Luego se le colocó, como símbolo de que sólo debe tener buenos propósitos, un lienzo blanco sobre la cabeza, y encima de él una especie de capucha de seda. En seguida se le puso su vestimenta de brocado y oro, y encima de ella una casulla semejante a la de los diáconos, lo que significaba que su tarea era similar a la sacerdotal. El arzobispo le dio la espada, con la que combatiría a los enemigos de la Iglesia. En sus sandalias se fijaron las espuelas de oro, signo de su pertenencia a la caballería. Por último, se le colocó sobre los hombros una lujosa y pesada capa escarlata tejida en oro. Ricardo se dirigió al altar, se detuvo en los escalones y escuchó una última exhortación solemne: “¡Te conjuro, en nombre del Dios vivo, a aceptar esta honra solamente si prometes no romper tu juramento!”, a lo que Ricardo respondió: “¡Con la ayuda de Dios lo mantendré, sin falsedad!” Acto seguido, tomó la corona que estaba sobre el altar y se la extendió al arzobispo, arrodillándose mientras este se la colocaba. Dos nobles la detenían, en parte debido al peso de la corona, en parte para simbolizar que el rey, sin el consejo de sus vasallos, no podría gobernar solo.
Después el arzobispo le dio el cetro real con una corona, que Ricardo tomó con la mano derecha, y otro, más pequeño y con una paloma, para la mano izquierda. Esto significaba que el rey, en su función de juez, debía llamar en su ayuda al Espíritu Santo. Al terminar esta ceremonia, Ricardo se dirigió a su trono y la misa comenzó. El empleo de tantos elementos simbólicos en las ceremonias de coronación nos habla de muchas obligaciones por parte de los gobernantes, si bien es cierto que muchos de ellos rompían con mayor o menor facilidad su palabra. La espada, junto con la corona el símbolo más importante del poder real en particular (y del poder en general), simboliza la fuerza que debe asistir al rey como garante que es del derecho. Se suponía que esta fuerza era prestada por Dios, de ahí que la espada desde el principio de la ceremonia estuviese colocada sobre el altar. Esta espada no debía desenfundarse como mera amenaza, sino para eliminar efectivamente a los enemigos de la paz. El rey y en general los poderosos, estaban obligados a la misericordia (“Noblesse oblige”, se decía) y la unción, al ser vista como un sacramento, colocaba al rey por encima de los demás mortales.
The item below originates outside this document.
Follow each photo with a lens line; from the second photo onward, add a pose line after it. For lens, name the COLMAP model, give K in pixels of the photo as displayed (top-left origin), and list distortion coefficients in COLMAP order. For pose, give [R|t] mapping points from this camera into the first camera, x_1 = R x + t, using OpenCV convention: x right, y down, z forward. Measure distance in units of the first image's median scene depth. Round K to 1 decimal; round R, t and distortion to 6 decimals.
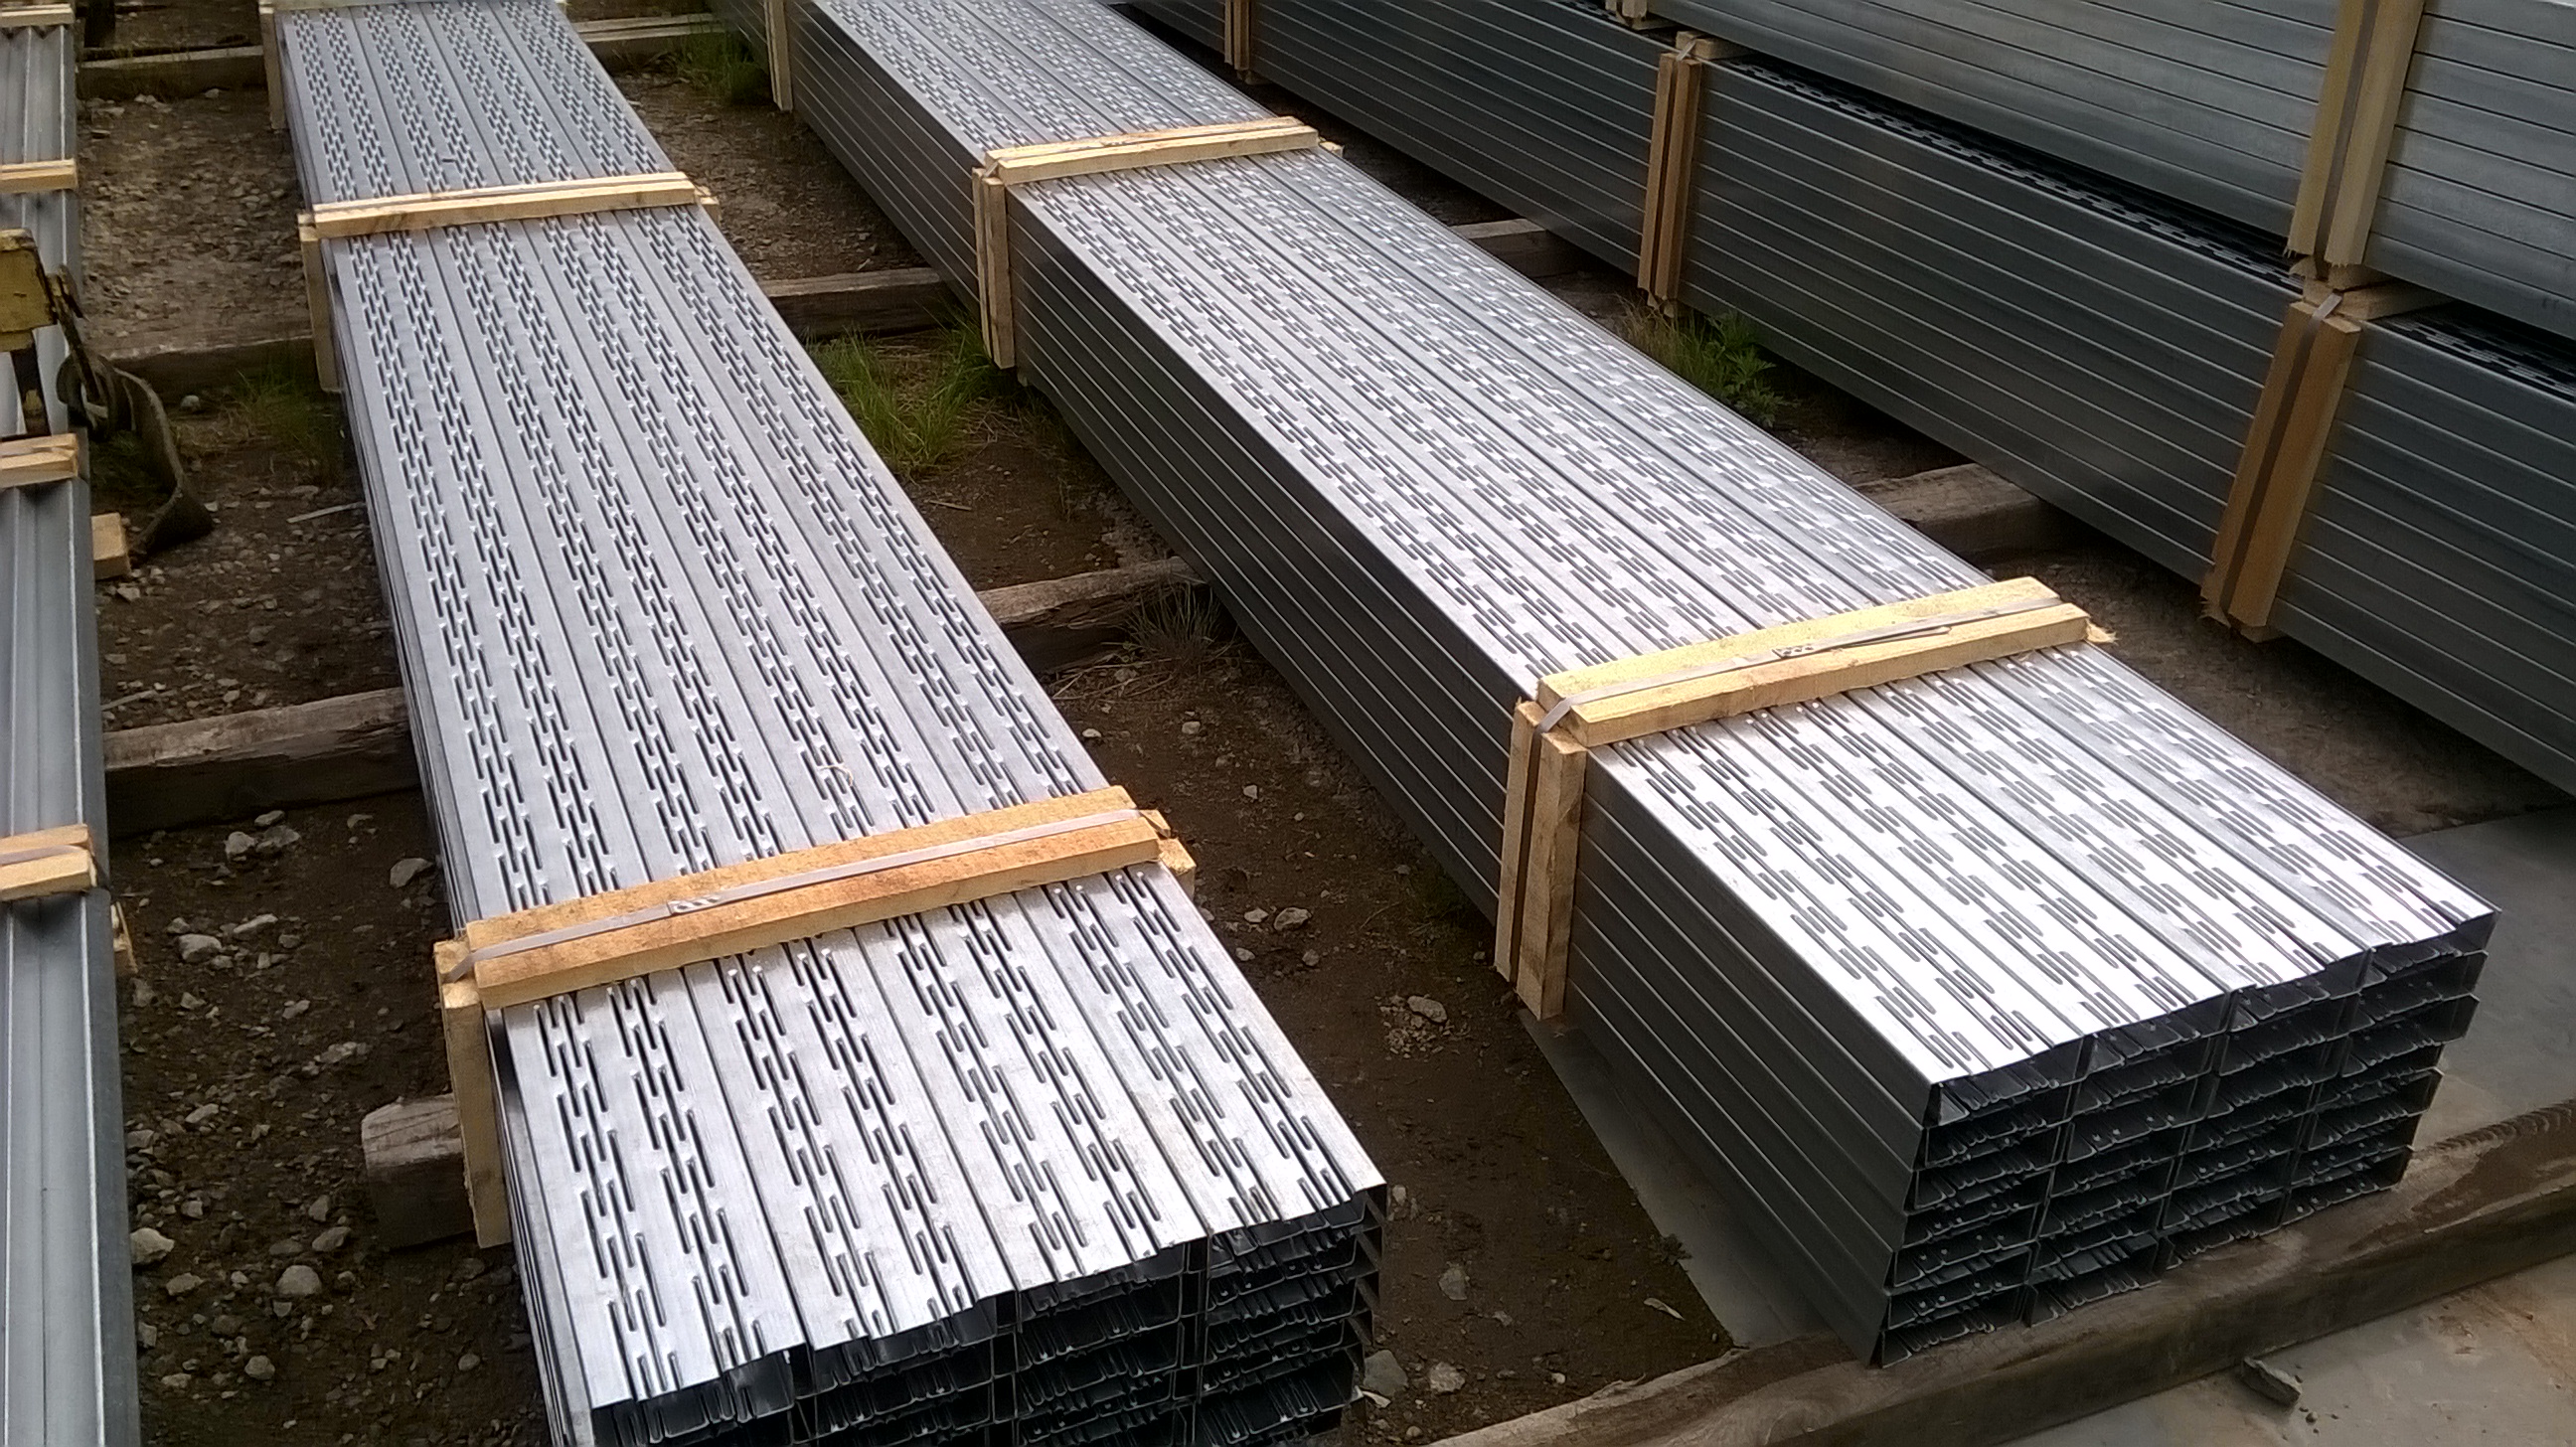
lens RADIAL K [[2139.7, 0, 1287.8], [0, 2139.7, 742.2], [0, 0, 1]] dist [0.029548, -0.059440]
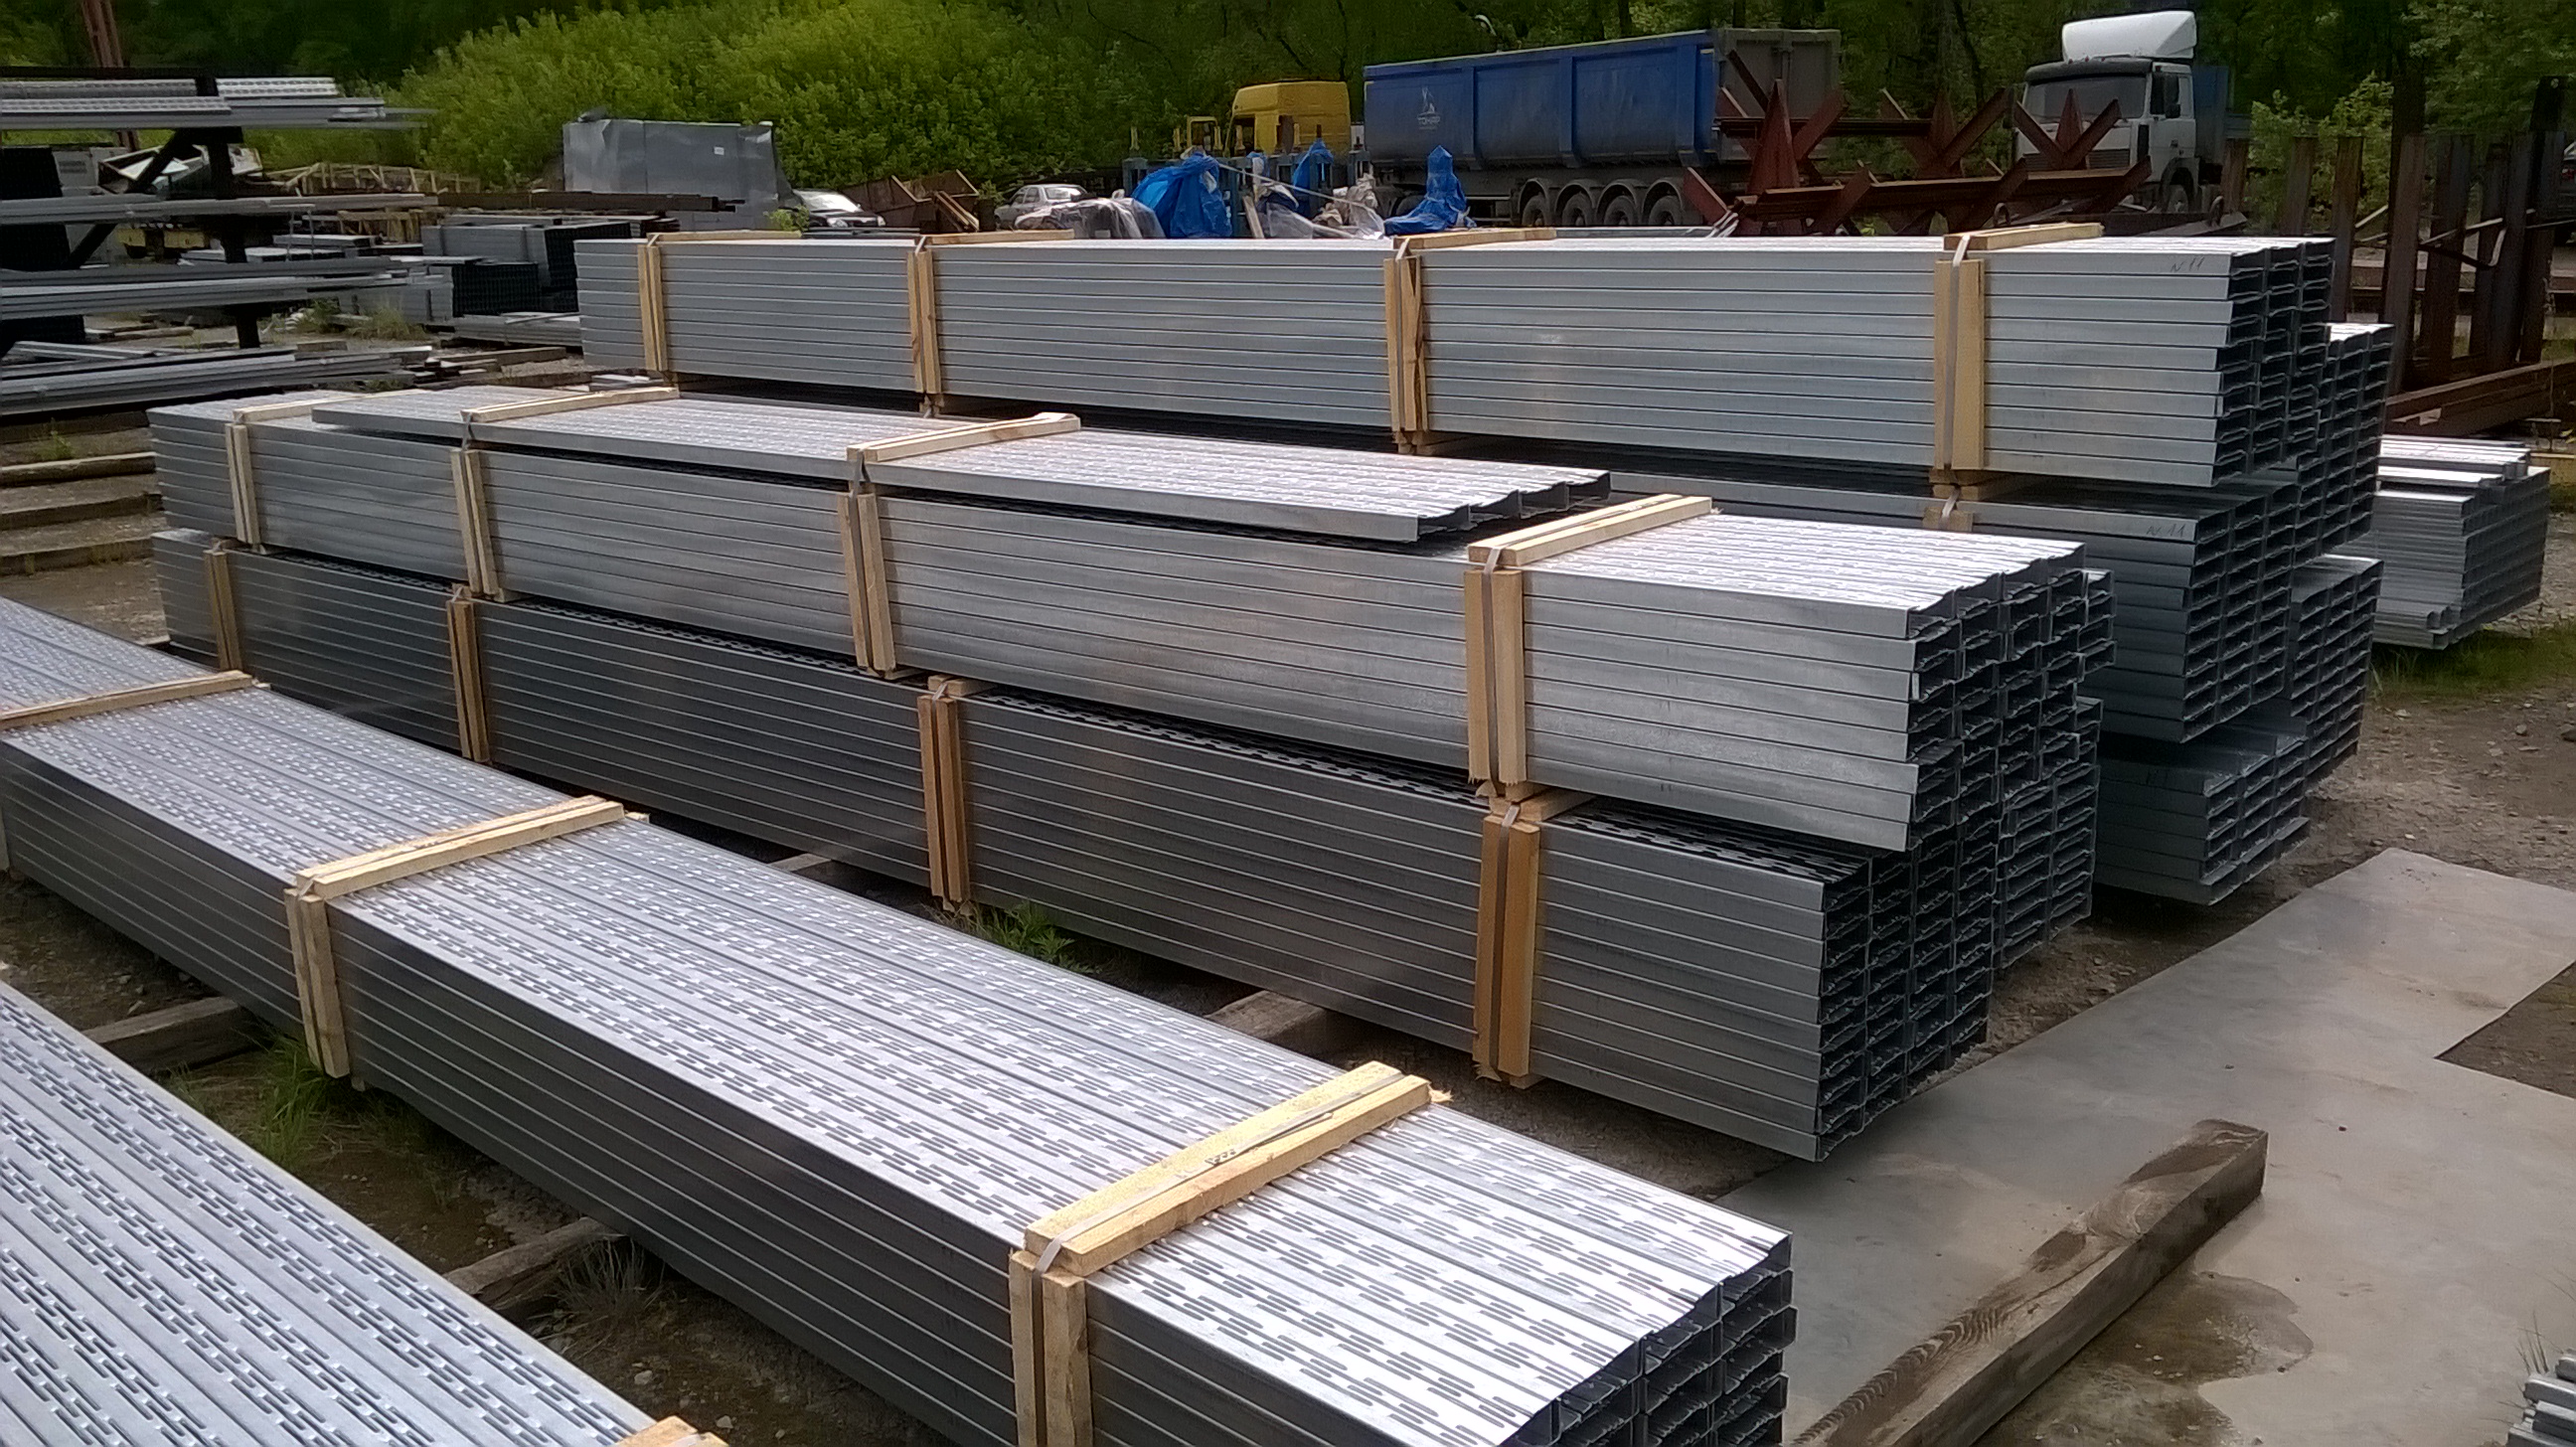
lens RADIAL K [[2139.7, 0, 1274.7], [0, 2139.7, 710.5], [0, 0, 1]] dist [0.029548, -0.059440]
pose [[0.915039, -0.131616, 0.381288, -0.125002], [0.237681, 0.939666, -0.246040, 0.018698], [-0.325900, 0.315761, 0.891114, -0.112228]]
Es por eso que la coronación y la unción proporcionaban una gran seguridad y una acentuada conciencia de sí mismo. Además, en la ceremonia se le recordaba al rey que, al aceptar su encargo, estaba obligado a responder de sus actos nada menos que ante Dios, de quien lo había recibido. De ahí las lapidarias preguntas que se formulaban durante la ceremonia, la importancia de las respuestas, el énfasis en la conservación de la paz e incluso la obligación, después de una guerra, de “restaurar lo destruido” (“desolata restaures”). Como vemos, hay elementos similares en las coronaciones de Ricardo y de Carlos. Algo más: la tradición medieval de pedir por los gobernantes y por la paz en la liturgia del Viernes Santo continúa hasta nuestros días. Ante este panorama de lo que se exigía a los gobernantes no debe extrañarnos que Santo Tomás de Aquino considerase que no basta con lo que llamaríamos actualmente “Estado de derecho”, sino que había que buscar un Estado justo.